The Institute for Higher Education Policy, which oversaw the project, initially estimated a potential increase of 25,000 new degrees if its efforts took hold nationwide. But most schools found the exercise more difficult than expected, said Cliff Adelman, a senior associate with the Washington-based policy group.
"It ain't as easy as you think," he said. "You can't use a magic wand and have this kind of thing happen."
In Oregon, a review of more than 6,000 students' academic records at the state's 17 community colleges found 109 degree-eligible students and another 905 who might qualify. Virginia's Tidewater Community College awarded 34 degrees and convinced 15 more students to return to campus from its initial pool of 651 prospects.
Four-year schools could follow the lead of the University of Wisconsin-Oshkosh, which used the program to connect with dropouts who might still be interested in a two-year diploma. Or they could link up with neighboring community colleges in what are known as "reverse transfer" agreements.
Those agreements allow students to receive their associate's degrees if they earned enough credits toward them but didn't actually obtain them before heading to a four-year school. The two-year schools, in turn, can boost their completion rates ? a critical measure for accrediting agencies and lawmakers looking for results.
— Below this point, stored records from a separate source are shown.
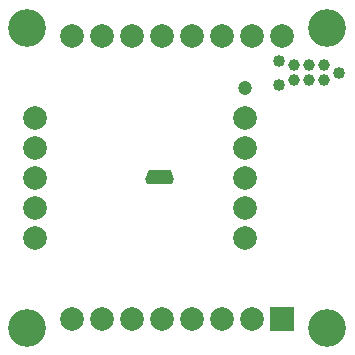
<source format=gts>
G04 DipTrace 2.3.1.0*
%INminishift_TopMask.gts*%
%MOIN*%
%ADD31C,0.04*%
%ADD32C,0.126*%
%ADD36C,0.0472*%
%ADD40C,0.0389*%
%ADD48C,0.0787*%
%ADD50R,0.0787X0.0787*%
%FSLAX44Y44*%
G04*
G70*
G90*
G75*
G01*
%LNTopMask*%
%LPD*%
D50*
X13736Y5512D3*
D48*
X12736D3*
X11736D3*
X10736D3*
X9736D3*
X8736D3*
X7736D3*
X6736D3*
Y14961D3*
X7736D3*
X8736D3*
X9736D3*
X10736D3*
X11736D3*
X12736D3*
X13736D3*
D40*
X15111Y13486D3*
X14611D3*
X14111D3*
Y13986D3*
X14611D3*
X15111D3*
D31*
X15611Y13736D3*
X13611Y13336D3*
Y14136D3*
D48*
X5486Y8236D3*
Y9236D3*
Y10236D3*
Y11236D3*
Y12236D3*
X12486D3*
Y11236D3*
Y10236D3*
Y9236D3*
Y8236D3*
D36*
Y13236D3*
G36*
X9171Y10181D2*
X9291Y10502D1*
X10011D1*
X10131Y10181D1*
X10051Y10021D1*
X9211D1*
D1*
X9171Y10181D1*
G37*
D32*
X15236Y15236D3*
Y5236D3*
X5236D3*
Y15236D3*
M02*

</source>
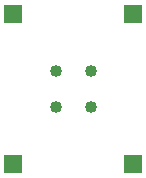
<source format=gbs>
%FSLAX34Y34*%
G04 Gerber Fmt 3.4, Leading zero omitted, Abs format*
G04 (created by PCBNEW (2014-03-14 BZR 4750)-product) date Mon 17 Mar 2014 07:56:22 PM CET*
%MOIN*%
G01*
G70*
G90*
G04 APERTURE LIST*
%ADD10C,0.005906*%
%ADD11R,0.064961X0.064961*%
%ADD12C,0.040000*%
G04 APERTURE END LIST*
G54D10*
G54D11*
X59700Y-42300D03*
X59700Y-37300D03*
X55700Y-37300D03*
G54D12*
X57110Y-40390D03*
X58290Y-40390D03*
X58290Y-39210D03*
X57110Y-39210D03*
G54D11*
X55700Y-42300D03*
M02*

</source>
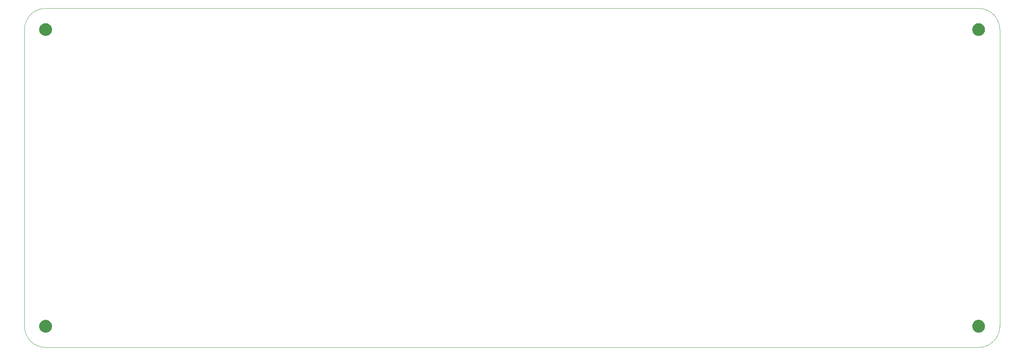
<source format=gbr>
%TF.GenerationSoftware,Altium Limited,Altium Designer,24.3.1 (35)*%
G04 Layer_Color=0*
%FSLAX43Y43*%
%MOMM*%
%TF.SameCoordinates,2EF1D394-34E5-4190-8ABA-250447B0B6E5*%
%TF.FilePolarity,Positive*%
%TF.FileFunction,Profile,NP*%
%TF.Part,Single*%
G01*
G75*
%TA.AperFunction,Profile*%
%ADD139C,0.025*%
G36*
X223500Y5000D02*
Y4852D01*
X223558Y4562D01*
X223671Y4289D01*
X223835Y4044D01*
X224044Y3835D01*
X224289Y3671D01*
X224562Y3558D01*
X224852Y3500D01*
X225000D01*
X225148D01*
X225438Y3558D01*
X225711Y3671D01*
X225956Y3835D01*
X226165Y4044D01*
X226329Y4289D01*
X226442Y4562D01*
X226500Y4852D01*
Y5000D01*
Y5148D01*
X226442Y5438D01*
X226329Y5711D01*
X226165Y5956D01*
X225956Y6165D01*
X225711Y6329D01*
X225438Y6442D01*
X225148Y6500D01*
X225000D01*
X224852D01*
X224562Y6442D01*
X224289Y6329D01*
X224044Y6165D01*
X223835Y5956D01*
X223671Y5711D01*
X223558Y5438D01*
X223500Y5148D01*
Y5000D01*
D01*
D02*
G37*
G36*
Y75000D02*
Y74852D01*
X223558Y74562D01*
X223671Y74289D01*
X223835Y74044D01*
X224044Y73835D01*
X224289Y73671D01*
X224562Y73558D01*
X224852Y73500D01*
X225000D01*
X225148D01*
X225438Y73558D01*
X225711Y73671D01*
X225956Y73835D01*
X226165Y74044D01*
X226329Y74289D01*
X226442Y74562D01*
X226500Y74852D01*
Y75000D01*
Y75148D01*
X226442Y75438D01*
X226329Y75711D01*
X226165Y75956D01*
X225956Y76165D01*
X225711Y76329D01*
X225438Y76442D01*
X225148Y76500D01*
X225000D01*
X224852D01*
X224562Y76442D01*
X224289Y76329D01*
X224044Y76165D01*
X223835Y75956D01*
X223671Y75711D01*
X223558Y75438D01*
X223500Y75148D01*
Y75000D01*
D01*
D02*
G37*
G36*
X3500Y5000D02*
Y4852D01*
X3558Y4562D01*
X3671Y4289D01*
X3835Y4044D01*
X4044Y3835D01*
X4289Y3671D01*
X4562Y3558D01*
X4852Y3500D01*
X5000D01*
X5148D01*
X5438Y3558D01*
X5711Y3671D01*
X5956Y3835D01*
X6165Y4044D01*
X6329Y4289D01*
X6442Y4562D01*
X6500Y4852D01*
Y5000D01*
Y5148D01*
X6442Y5438D01*
X6329Y5711D01*
X6165Y5956D01*
X5956Y6165D01*
X5711Y6329D01*
X5438Y6442D01*
X5148Y6500D01*
X5000D01*
X4852D01*
X4562Y6442D01*
X4289Y6329D01*
X4044Y6165D01*
X3835Y5956D01*
X3671Y5711D01*
X3558Y5438D01*
X3500Y5148D01*
Y5000D01*
D01*
D02*
G37*
G36*
X5000Y73500D02*
X4852D01*
X4562Y73558D01*
X4289Y73671D01*
X4044Y73835D01*
X3835Y74044D01*
X3671Y74289D01*
X3558Y74562D01*
X3500Y74852D01*
Y75000D01*
Y75148D01*
X3558Y75438D01*
X3671Y75711D01*
X3835Y75956D01*
X4044Y76165D01*
X4289Y76329D01*
X4562Y76442D01*
X4852Y76500D01*
X5000D01*
X5148D01*
X5438Y76442D01*
X5711Y76329D01*
X5956Y76165D01*
X6165Y75956D01*
X6329Y75711D01*
X6442Y75438D01*
X6500Y75148D01*
Y75000D01*
Y74852D01*
X6442Y74562D01*
X6329Y74289D01*
X6165Y74044D01*
X5956Y73835D01*
X5711Y73671D01*
X5438Y73558D01*
X5148Y73500D01*
X5000D01*
D01*
D02*
G37*
D139*
X0Y5000D02*
X0Y74950D01*
X0Y75000D01*
D02*
G02*
X5000Y80000I5000J0D01*
G01*
X225000D01*
D02*
G02*
X230000Y75000I0J-5000D01*
G01*
Y74900D01*
X230000Y4950D01*
X230000Y5000D01*
D02*
G02*
X225000Y0I-5000J0D01*
G01*
X5000D01*
D02*
G02*
X0Y5000I0J5000D01*
G01*
%TF.MD5,b19b98005762f2ca2c45104629bec5a8*%
M02*

</source>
One student happy to hear about what amounts to a free degree is Corey Manuel, 34, an Air Force veteran who expects to receive a bachelor's degree in management information systems from Columbia College. He took his classes at a Denver-area branch campus.
Manuel said his educational journey includes nearly 200 credits from five different schools, including a one-year stint straight out of high school playing basketball at Missouri Valley College in Marshall, Mo., and a pair of stops at Louisiana State University's community college in Eunice.
Now an information technology manager at defense contractor Raytheon, Manuel nonetheless still craves the credential he was too busy to pick up along the way.
"I wanted to make sure I had that box checked," he said.